▶ [Request] Show all lines of the entries in which the word "kita" is found.

Page-level text extractions:
Content starts
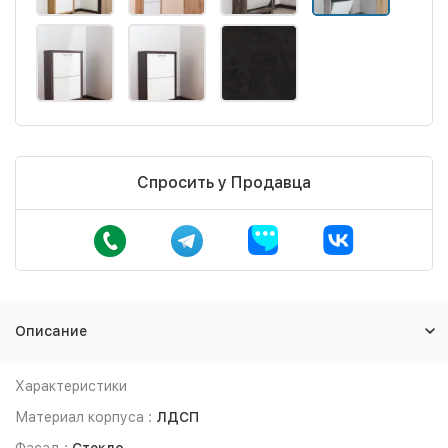
Спросить у Продавца
Описание
Характеристики
Материал корпуса :
ЛДСП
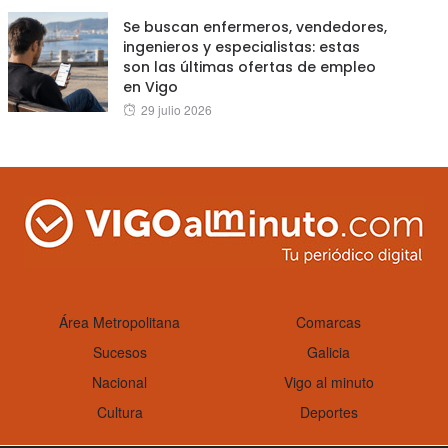
Se buscan enfermeros, vendedores,
ingenieros y especialistas: estas
son las últimas ofertas de empleo
en Vigo
Posted
29 julio 2026
on
Área Metropolitana
Comarcas
Sucesos
Galicia
Nacional
Vigo al minuto
Cultura
Deportes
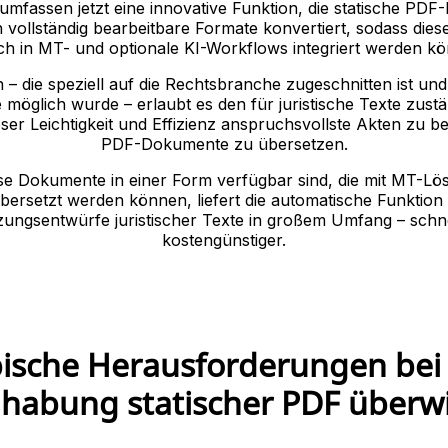
 umfassen jetzt eine innovative Funktion, die statische PD
n vollständig bearbeitbare Formate konvertiert, sodass dies
ch in MT- und optionale KI-Workflows integriert werden k
 – die speziell auf die Rechtsbranche zugeschnitten ist un
e möglich wurde – erlaubt es den für juristische Texte zus
loser Leichtigkeit und Effizienz anspruchsvollste Akten zu b
PDF-Dokumente zu übersetzen.
se Dokumente in einer Form verfügbar sind, die mit MT-L
übersetzt werden können, liefert die automatische Funktion
ungsentwürfe juristischer Texte in großem Umfang – schn
kostengünstiger.
ische Herausforderungen bei
habung statischer PDF überw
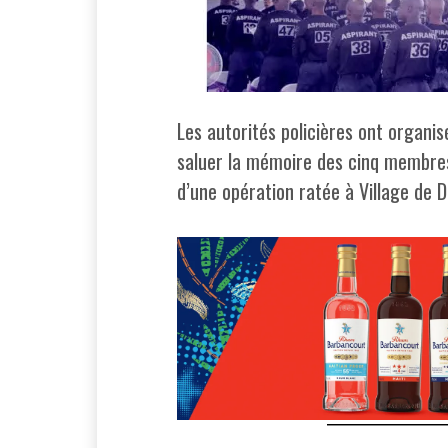
Les autorités policières ont organi
saluer la mémoire des cinq membres 
d’une opération ratée à Village de 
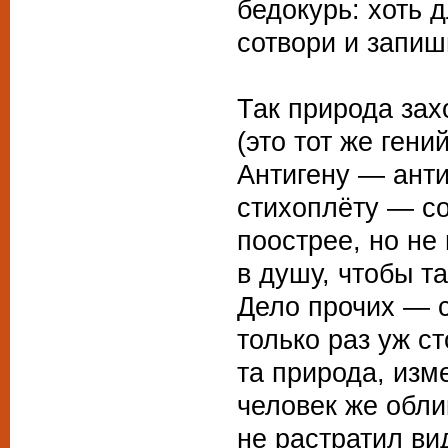
бедокурь: хоть 
сотвори и запиш
Так природа зах
(это тот же гений
Антигену — анти
стихоплёту — с
поострее, но не
в душу, чтобы т
Дело прочих — 
только раз уж ст
та природа, изм
человек же обли
не растратил ви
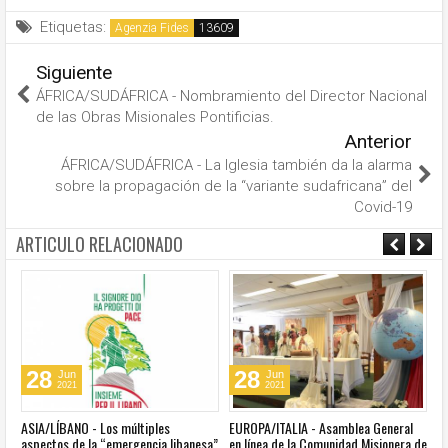
Etiquetas:
Agenzia Fides
Siguiente
ÁFRICA/SUDÁFRICA - Nombramiento del Director Nacional
de las Obras Misionales Pontificias.
Anterior
ÁFRICA/SUDÁFRICA - La Iglesia también da la alarma
sobre la propagación de la “variante sudafricana” del
Covid-19
ARTICULO RELACIONADO
28
28
Jun
Jun
2021
2021
ASIA/LÍBANO - Los múltiples
EUROPA/ITALIA - Asamblea General
A
aspectos de la “emergencia libanesa”
en línea de la Comunidad Misionera de
in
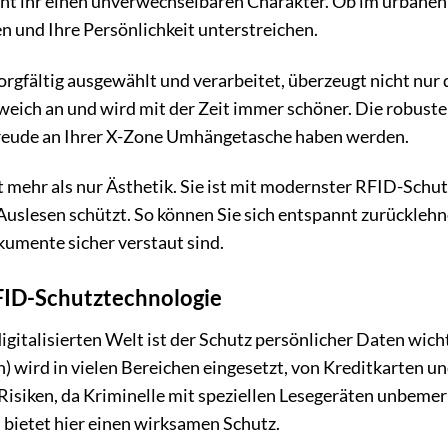
iht ihr einen unverwechselbaren Charakter. Ob im urbane
ten und Ihre Persönlichkeit unterstreichen.
orgfältig ausgewählt und verarbeitet, überzeugt nicht nur 
weich an und wird mit der Zeit immer schöner. Die robuste
 Freude an Ihrer X-Zone Umhängetasche haben werden.
t mehr als nur Ästhetik. Sie ist mit modernster RFID-Schut
uslesen schützt. So können Sie sich entspannt zurücklehn
umente sicher verstaut sind.
RFID-Schutztechnologie
gitalisierten Welt ist der Schutz persönlicher Daten wich
n) wird in vielen Bereichen eingesetzt, von Kreditkarten un
Risiken, da Kriminelle mit speziellen Lesegeräten unbeme
ietet hier einen wirksamen Schutz.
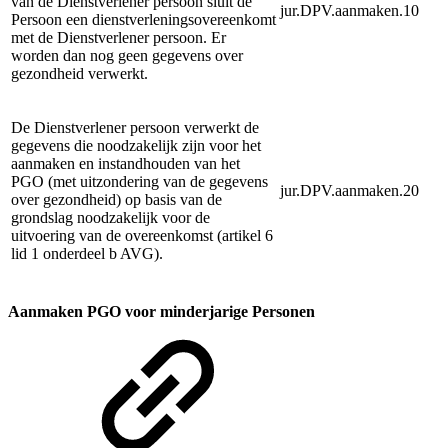
van de Dienstverlener persoon sluit de
jur.DPV.aanmaken.10
Persoon een dienstverleningsovereenkomt
met de Dienstverlener persoon. Er
worden dan nog geen gegevens over
gezondheid verwerkt.
De Dienstverlener persoon verwerkt de
gegevens die noodzakelijk zijn voor het
aanmaken en instandhouden van het
PGO (met uitzondering van de gegevens
jur.DPV.aanmaken.20
over gezondheid) op basis van de
grondslag noodzakelijk voor de
uitvoering van de overeenkomst (artikel 6
lid 1 onderdeel b AVG).
Aanmaken PGO voor minderjarige Personen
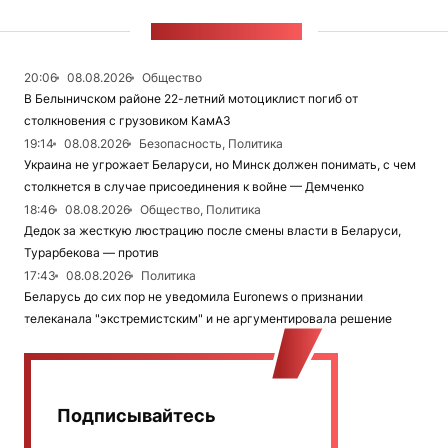
ЛЕНТА НОВОСТЕЙ
20:06
08.08.2026
Общество
В Белыничском районе 22-летний мотоциклист погиб от
столкновения с грузовиком КамАЗ
19:14
08.08.2026
Безопасность, Политика
Украина не угрожает Беларуси, но Минск должен понимать, с чем
столкнется в случае присоединения к войне — Демченко
18:46
08.08.2026
Общество, Политика
Дедок за жесткую люстрацию после смены власти в Беларуси,
Турарбекова — против
17:43
08.08.2026
Политика
Беларусь до сих пор не уведомила Euronews о признании
телеканала "экстремистским" и не аргументировала решение
Подписывайтесь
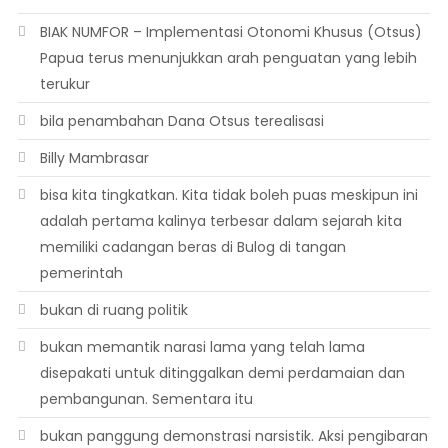
BIAK NUMFOR – Implementasi Otonomi Khusus (Otsus)
Papua terus menunjukkan arah penguatan yang lebih
terukur
bila penambahan Dana Otsus terealisasi
Billy Mambrasar
bisa kita tingkatkan. Kita tidak boleh puas meskipun ini
adalah pertama kalinya terbesar dalam sejarah kita
memiliki cadangan beras di Bulog di tangan
pemerintah
bukan di ruang politik
bukan memantik narasi lama yang telah lama
disepakati untuk ditinggalkan demi perdamaian dan
pembangunan. Sementara itu
bukan panggung demonstrasi narsistik. Aksi pengibaran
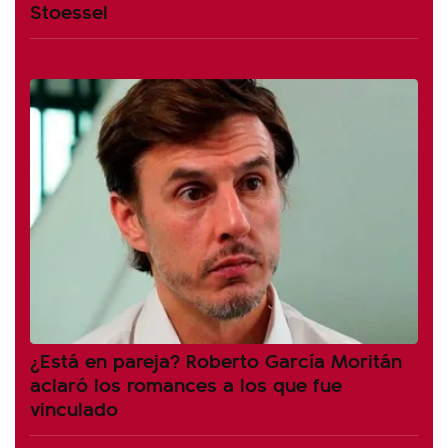
Stoessel
¿Está en pareja? Roberto García Moritán
aclaró los romances a los que fue
vinculado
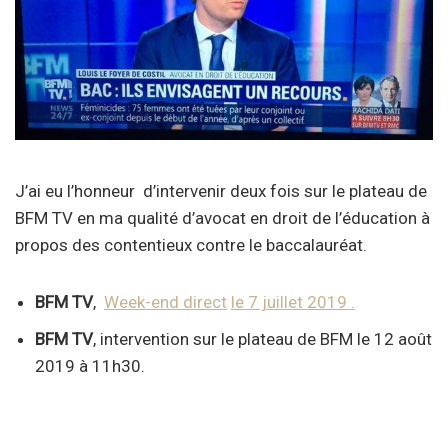
J’ai eu l’honneur d’intervenir deux fois sur le plateau de
BFM TV en ma qualité d’avocat en droit de l’éducation à
propos des contentieux contre le baccalauréat.
BFM TV
,
Week-end direct
le 7 juillet 2019 .
BFM
TV
, intervention sur le plateau de BFM le 12 août
2019 à 11h30.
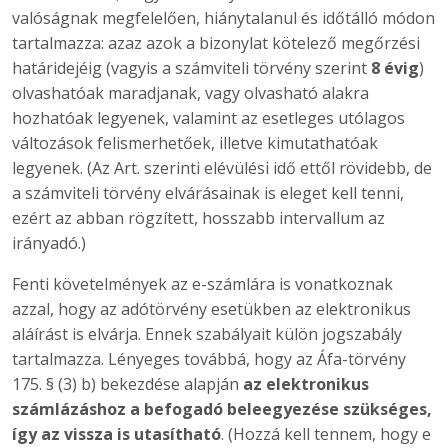
valóságnak megfelelően, hiánytalanul és időtálló módon
tartalmazza: azaz azok a bizonylat kötelező megőrzési
határidejéig (vagyis a számviteli törvény szerint
8 évig
)
olvashatóak maradjanak, vagy olvasható alakra
hozhatóak legyenek, valamint az esetleges utólagos
változások felismerhetőek, illetve kimutathatóak
legyenek. (Az Art. szerinti elévülési idő ettől rövidebb, de
a számviteli törvény elvárásainak is eleget kell tenni,
ezért az abban rögzített, hosszabb intervallum az
irányadó.)
Fenti követelmények az e-számlára is vonatkoznak
azzal, hogy az adótörvény esetükben az elektronikus
aláírást is elvárja. Ennek szabályait külön jogszabály
tartalmazza. Lényeges továbbá, hogy az Áfa-törvény
175. § (3) b) bekezdése alapján
az elektronikus
számlázáshoz a befogadó beleegyezése szükséges,
így az vissza is utasítható
. (Hozzá kell tennem, hogy e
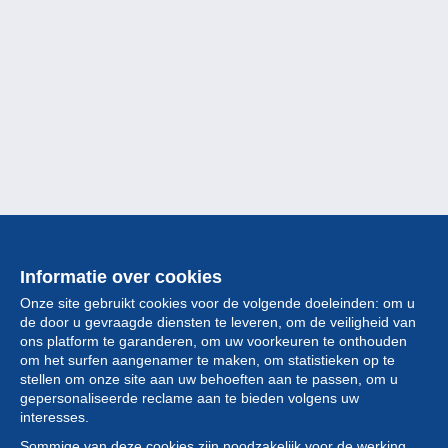
Informatie over cookies
Onze site gebruikt cookies voor de volgende doeleinden: om u
de door u gevraagde diensten te leveren, om de veiligheid van
ons platform te garanderen, om uw voorkeuren te onthouden
om het surfen aangenamer te maken, om statistieken op te
stellen om onze site aan uw behoeften aan te passen, om u
gepersonaliseerde reclame aan te bieden volgens uw
Collectie
interesses.
Sommige van deze cookies zijn noodzakelijk voor de werking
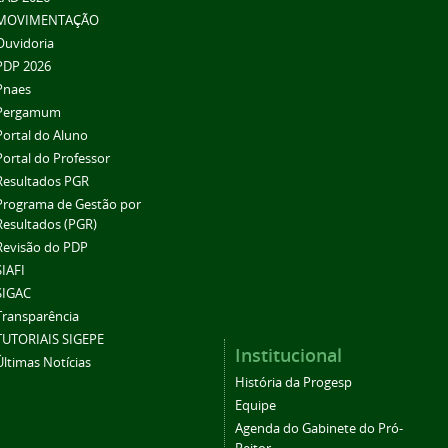
MOVIMENTAÇÃO
Ouvidoria
PDP 2026
Pnaes
Pergamum
Portal do Aluno
Portal do Professor
Resultados PGR
Programa de Gestão por
Resultados (PGR)
Revisão do PDP
SIAFI
SIGAC
Transparência
TUTORIAIS SIGEPE
Institucional
Últimas Notícias
História da Progesp
Equipe
Agenda do Gabinete do Pró-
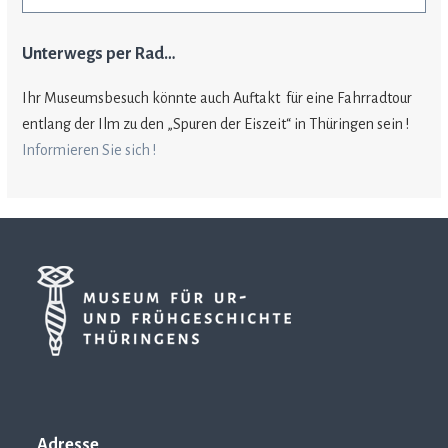
Unterwegs per Rad…
Ihr Muse­ums­be­such könnte auch Auf­takt für eine Fahr­rad­tour
ent­lang der Ilm zu den „Spu­ren der Eis­zeit“ in Thü­rin­gen sein !
Infor­mie­ren Sie sich !
Adresse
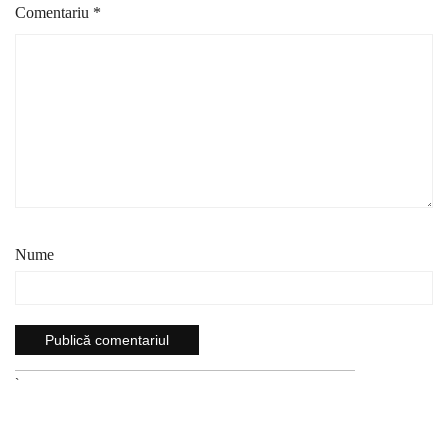
Comentariu
*
Nume
`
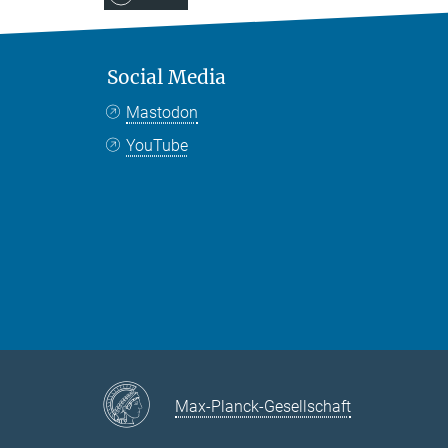
Social Media
Mastodon
YouTube
Max-Planck-Gesellschaft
Content ends
▶ [Answer below]
bisa kita tingkatkan. Kita tidak boleh puas meskipun ini
adalah pertama kalinya terbesar dalam sejarah kita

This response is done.